REQUIRED WORK:
**1)** Print the passage on Volkswagen's factory closures word for word, starting at "Commenting on the" and ending at "than embracing it.".
**2)** Render this sentence from the passage on Volkswagen's factory closures in Spanish: "If our car industry doesn't alter production to match these trends, it faces a very uncertain future."

And so after that epic earlier stumble, Dieselgate or Emissiongate if you will, came endless stories about how Volkswagen failed to adapt...




Or there's this story by Colin Walker, VW factory closures highlight consequences of going slow on EVs: comment:

Commenting on the news that Volkswagen is planning to close 3 factories in Germany, Colin Walker, Head of Transport at the Energy & Climate Intelligence Unit (ECIU), said:
“This is a sad consequence of an industry that is dragging its heels in making the transition to building EVs, rather than embracing it.
“Here in the UK, 80% of the cars we build are exported, the majority of which go to markets that are phasing out the sale of petrol and diesel cars and shifting to electric. If our car industry doesn’t alter production to match these trends, it faces a very uncertain future.
“A recent report by CBI Economics has found that failing to support the UK’s car industry in making the switch to electrification could see the its economic output fall by 73%, or £34bn, with more than 400,000 jobs being lost. Conversely, get it right and invest in a speedier transition, and the industry’s contributions to the UK economy could increase by over £16bn, with more than 167,000 new jobs being created.

DATASET RECORDS:
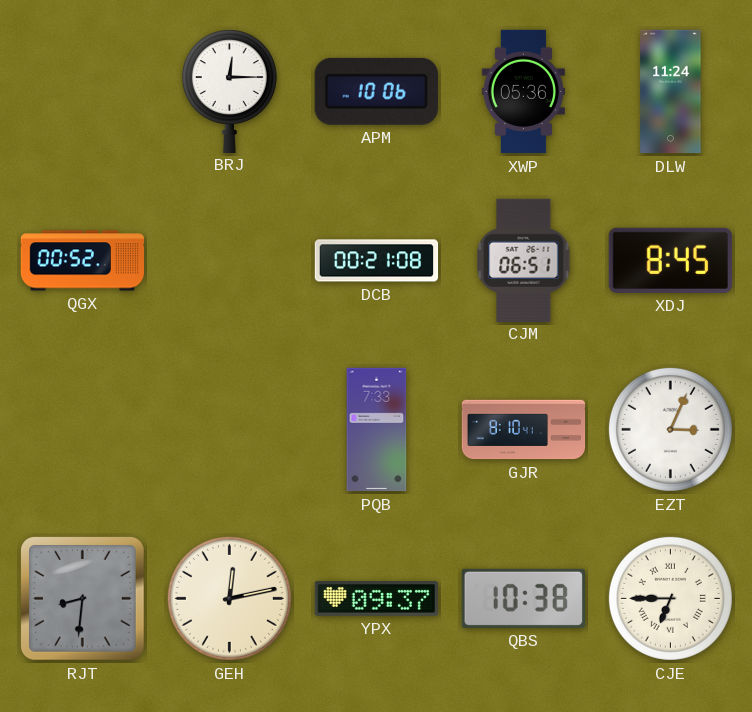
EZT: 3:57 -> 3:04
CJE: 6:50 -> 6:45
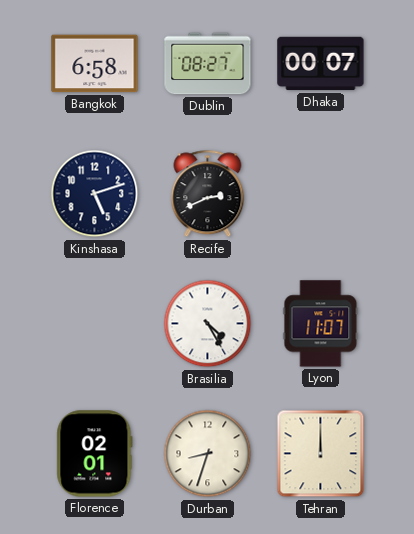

* * *

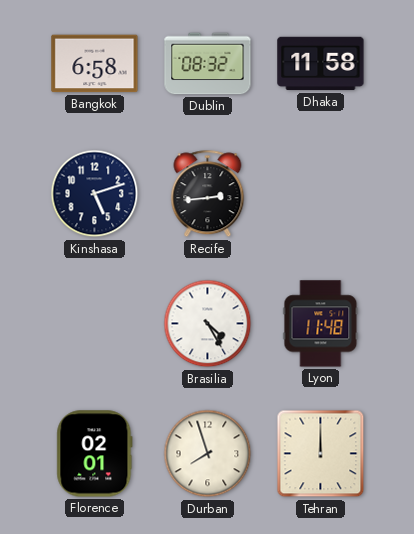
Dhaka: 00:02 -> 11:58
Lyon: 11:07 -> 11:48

RESULTS BY TASK:
**1)**
Commenting on the news that Volkswagen is planning to close 3 factories in Germany, Colin Walker, Head of Transport at the Energy & Climate Intelligence Unit (ECIU), said:
“This is a sad consequence of an industry that is dragging its heels in making the transition to building EVs, rather than embracing it.

**2)** Si nuestra industria automotriz no modifica su producción para ajustarse a estas tendencias, se enfrenta a un futuro muy incierto.